Más que los errores de Kamala Harris, los grandes culpables de la derrota de la semana pasada fueron su partido y el actual presidente.
Las divisiones en el Partido Demócrata no han dejado de ahondarse. Desde siempre ha habido una competencia entre las organizaciones regionales por controlar el partido. Sin embargo, después de que Ronald Reagan los barrió por segunda vez en 1984, ya no fueron capaces de tramar alianzas y mantener la unidad.
Cuando desplazaron a los republicanos en California, se crearon dos polos. En la costa atlántica y el medio oeste el partido siguió teniendo una base laboral, con poderosos sindicatos apoyándolos en cada elección. En cambio, en la costa del Pacífico, el partido penetró más en el sector de servicios y en la población hispana. Las demandas de los burócratas, los maestros y los profesionistas fueron muy heterogéneas y difíciles de compaginar.
Hollywood empezó a respaldar candidatos fuera del estado y entró en conflicto con los caciques partidistas del resto del país, que a su vez no pudieron meter su cuchara en California.
Por otro lado, el liderazgo demócrata se fue avejentando. Basta con ver la representación legislativa de California. Dianne Feinstein fue senadora desde 1992 hasta que se murió en 2023, a los 90 años. Bárbara Boxer estuvo en la Cámara alta desde 1993 hasta 2017, cuando se retiró, a los 77 años y fue sustituida por Kamala Harris. Nancy Pelosi es representante desde 1987 y, a los 84 años, se acaba de reelegir por un periodo más.
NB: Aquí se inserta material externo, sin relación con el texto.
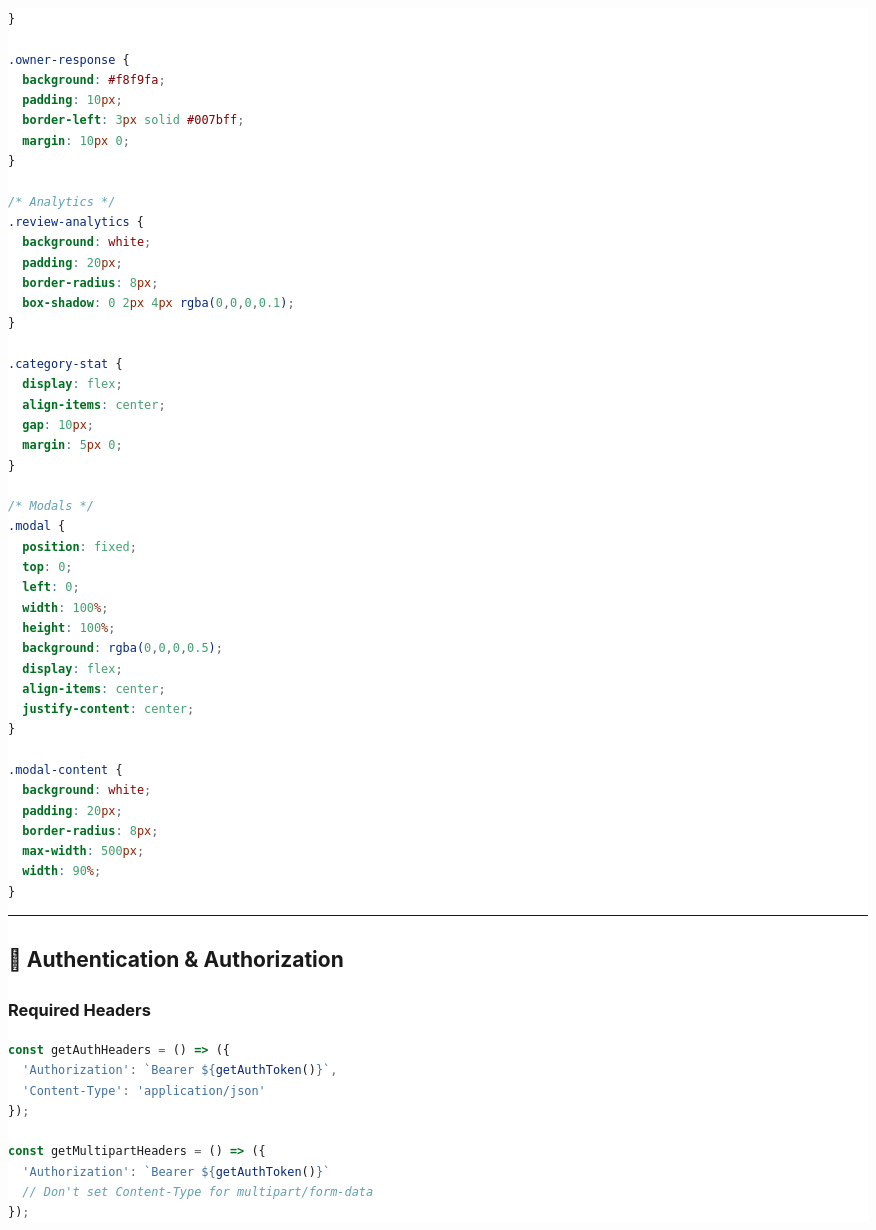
 ```css
}

.owner-response {
  background: #f8f9fa;
  padding: 10px;
  border-left: 3px solid #007bff;
  margin: 10px 0;
}

/* Analytics */
.review-analytics {
  background: white;
  padding: 20px;
  border-radius: 8px;
  box-shadow: 0 2px 4px rgba(0,0,0,0.1);
}

.category-stat {
  display: flex;
  align-items: center;
  gap: 10px;
  margin: 5px 0;
}

/* Modals */
.modal {
  position: fixed;
  top: 0;
  left: 0;
  width: 100%;
  height: 100%;
  background: rgba(0,0,0,0.5);
  display: flex;
  align-items: center;
  justify-content: center;
}

.modal-content {
  background: white;
  padding: 20px;
  border-radius: 8px;
  max-width: 500px;
  width: 90%;
}
```

---

## 🔐 Authentication & Authorization

### Required Headers
```javascript
const getAuthHeaders = () => ({
  'Authorization': `Bearer ${getAuthToken()}`,
  'Content-Type': 'application/json'
});

const getMultipartHeaders = () => ({
  'Authorization': `Bearer ${getAuthToken()}`
  // Don't set Content-Type for multipart/form-data
});
```
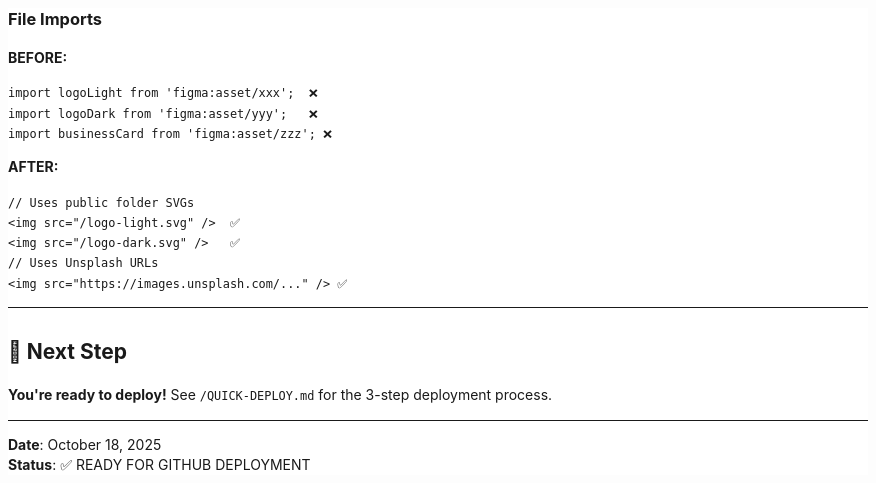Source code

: ### File Imports

**BEFORE:**
```tsx
import logoLight from 'figma:asset/xxx';  ❌
import logoDark from 'figma:asset/yyy';   ❌
import businessCard from 'figma:asset/zzz'; ❌
```

**AFTER:**
```tsx
// Uses public folder SVGs
<img src="/logo-light.svg" />  ✅
<img src="/logo-dark.svg" />   ✅
// Uses Unsplash URLs
<img src="https://images.unsplash.com/..." /> ✅
```

---

## 🚀 Next Step

**You're ready to deploy!** See `/QUICK-DEPLOY.md` for the 3-step deployment process.

---

**Date**: October 18, 2025  
**Status**: ✅ READY FOR GITHUB DEPLOYMENT
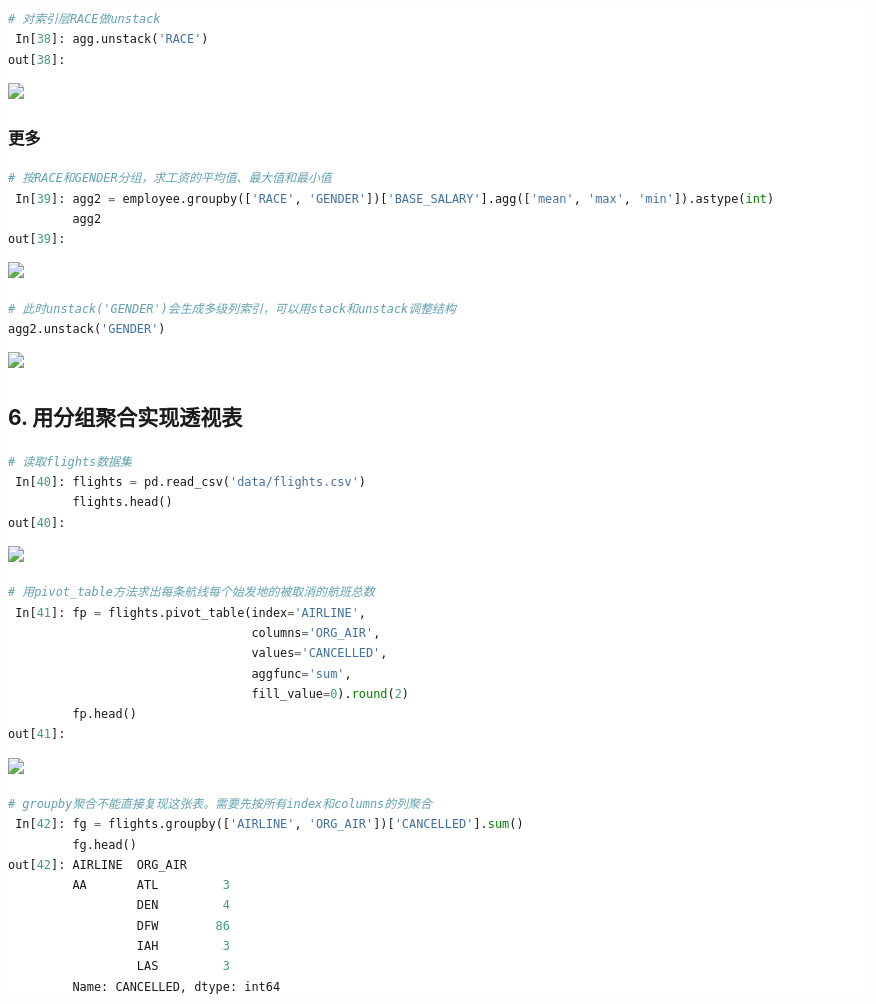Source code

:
 ```py
# 对索引层RACE做unstack
 In[38]: agg.unstack('RACE')
out[38]: 
```

![](img/50ddbd642b388a9817e06fb3f312c23f.jpg)

### 更多

```py
# 按RACE和GENDER分组，求工资的平均值、最大值和最小值
 In[39]: agg2 = employee.groupby(['RACE', 'GENDER'])['BASE_SALARY'].agg(['mean', 'max', 'min']).astype(int)
         agg2
out[39]: 
```

![](img/d9a10df546df85fb09414296ff617852.jpg)

```py
# 此时unstack('GENDER')会生成多级列索引，可以用stack和unstack调整结构
agg2.unstack('GENDER') 
```

![](img/c5be1da8b01d69b9984db6386d4090c3.jpg)

## 6\. 用分组聚合实现透视表

```py
# 读取flights数据集
 In[40]: flights = pd.read_csv('data/flights.csv')
         flights.head()
out[40]: 
```

![](img/15fba75a50604ae3513aea8a4ae406f4.jpg)

```py
# 用pivot_table方法求出每条航线每个始发地的被取消的航班总数
 In[41]: fp = flights.pivot_table(index='AIRLINE', 
                                  columns='ORG_AIR', 
                                  values='CANCELLED', 
                                  aggfunc='sum',
                                  fill_value=0).round(2)
         fp.head()
out[41]: 
```

![](img/d7799dbdb32653d6f47eebdbcb0b0ee1.jpg)

```py
# groupby聚合不能直接复现这张表。需要先按所有index和columns的列聚合
 In[42]: fg = flights.groupby(['AIRLINE', 'ORG_AIR'])['CANCELLED'].sum()
         fg.head()
out[42]: AIRLINE  ORG_AIR
         AA       ATL         3
                  DEN         4
                  DFW        86
                  IAH         3
                  LAS         3
         Name: CANCELLED, dtype: int64 
```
Además de haberle cerrado la puerta a una nueva generación de activistas, le han metido mucha fricción a la política del partido. Por ejemplo, como superdelegada, Barbara Boxer declaró en 2008 que apoyaría a quien ganara la elección primaria de California. Cuando triunfó Hillary Clinton, se declaró neutral y tampoco apoyó a Barack Obama hasta que éste ya tenía amarrada la nominación. Y luego se la hizo cardiaca para ratificar a los miembros de su gabinete.
Pelosi y Obama, cada uno por su lado, buscaron que Joe Biden renunciara a la reelección desde hace dos años. Pelosi incluso intentó proyectar al actor George Clooney. Obama preparó todo para que, a la renuncia de Biden, hubiera una convención abierta y consiguiera la candidatura el gobernador de Illinois. Pero Biden, resentido por el trato que Obama le dio como vicepresidente, se adelantó y armó el tinglado para darle la nominación a Kamala, a pesar de que él tampoco se entendía con su vicepresidenta.
Lo cierto es que aun si el partido hubiera estado unido, lleva años perdiendo base social. Como acaba de afirmar Bernie Sanders, hace mucho que abandonaron a la clase trabajadora y se volvieron un partido de las élites de ambas costas.
Han centrado su estrategia en cuestiones identitarias que ignoran las verdaderas preocupaciones de la gente. Propuestas tan absurdas como restarle presupuesto a la policía y a la Patrulla Fronteriza, cuando la delincuencia y la inmigración ilegal aumentan, los divorciaron de las mayorías.
Muy mal, Joe
Biden apenas logró superar a Trump en 2020 con una plataforma moderada, que recuperó algunos grupos que habían apoyado a Obama. Tenía que frenar las tendencias inflacionarias, desatadas por las ayudas que Trump dio a familias y empresas para soportar el frenón económico producido por la pandemia. Lo lógico hubiera sido que construyera sobre esa plataforma centrista, ampliara más sus alianzas y detuviera a tiempo el alza de los precios.
Hizo lo contrario. Continuó con las ayudas de la epidemia cuando ya no se necesitaban, elevó los apoyos sociales y adoptó un programa ambiental (Green New Deal) que busca resultados rápidos, pero requiere altísimos presupuestos. La inflación creció y la población le dio más valor a la pérdida de poder adquisitivo que a los exageradamente publicitados beneficios del Bidenomics.
Y como se ratificó en las encuestas recientes, los ecologistas, mayoritariamente jóvenes, no han mostrado ser una fuerza electoral: hacen mucho ruido, pero casi no votan.
Aunque logró que los precios ya no aumentaran aceleradamente, su popularidad cayó a niveles que no hacían aconsejable buscar la reelección. Porque, además, muchos de sus aliados moderados lo abandonaron cuando decidió jugar con los progresistas, fuertes dentro del partido, pero con poco reconocimiento del electorado general.
Y ni qué decir de su titubeante y cambiante política migratoria, que se convirtió en tema de campaña de su opositor.
Lo de sus problemas mentales fue sólo el pilón de una presidencia errática.